Robert Owen (1771–1858) believed that the harshness of life under laissez-faire capitalism made human nature corrupt. Owen exemplified the classical liberal belief that individuals could realize their potential if they were free to pursue their own interests. He was apprenticed when he was 10. By the age of 19, Owen had opened his own business. In 1800, Owen became mill manager of the Chorton Twist Company in New Lanark, Scotland, the largest cotton- spinning business in Britain. He eventually bought the business with several partners.

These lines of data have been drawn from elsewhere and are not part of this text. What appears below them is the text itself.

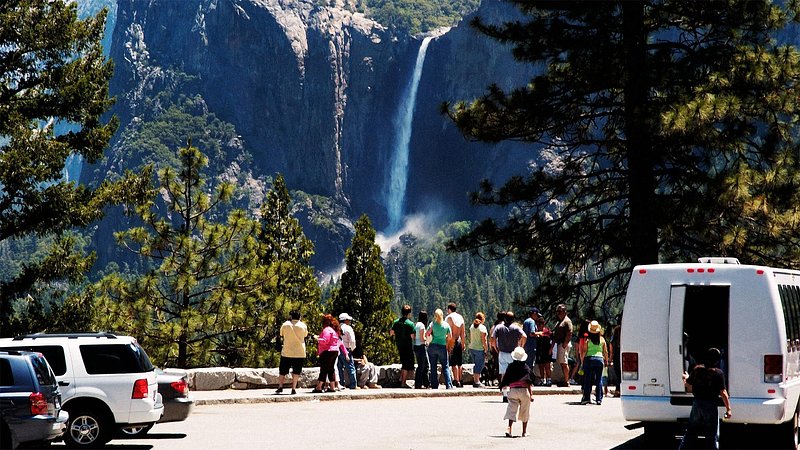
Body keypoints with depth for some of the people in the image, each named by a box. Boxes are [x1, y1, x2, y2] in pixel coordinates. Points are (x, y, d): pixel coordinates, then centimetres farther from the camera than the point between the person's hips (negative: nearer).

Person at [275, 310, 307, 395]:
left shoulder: (285, 325, 0)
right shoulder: (303, 326, -1)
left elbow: (281, 336, 13)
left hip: (287, 352, 0)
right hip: (300, 353, 0)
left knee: (283, 371, 11)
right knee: (296, 372, 5)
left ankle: (280, 386, 2)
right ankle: (293, 389, -1)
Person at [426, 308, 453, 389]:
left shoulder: (433, 324, -3)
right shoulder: (446, 325, 0)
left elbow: (426, 335, -6)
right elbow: (450, 336, 4)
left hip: (432, 347, 0)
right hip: (442, 347, 0)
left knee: (433, 367, 5)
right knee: (445, 367, 5)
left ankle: (434, 386, 4)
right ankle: (449, 385, -5)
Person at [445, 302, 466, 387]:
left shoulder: (448, 317, -8)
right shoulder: (460, 317, 9)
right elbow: (463, 333, 10)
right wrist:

 Own believed that education was key to a humane society. He established the Institute for the Formation of Character, a community education center similar to childcare today.  Infants were cared for while their parents worked, and children attended school until the age of 10. At 10 years of age, they worked a 10- hour day (rather than 13), leaving them time to continue their education in the evening. Adult education was also available.  In addition, the Institute sponsored free medical care, concerts, and dancing.

 Owen also improved the living conditions of the workers. Existing houses were renovated, and new ones were built with an eye to comfort rather than economy. The streets were paved and regularly cleaned. Company shops with reasonable prices replaced private ones charging high prices. The village was landscaped so that the villagers could enjoy outdoor activities in their leisure time. Fines were imposed for disruptive social behaviour such as drunkenness. Owen wanted to improve all aspects of the workers’ lives, including their moral character.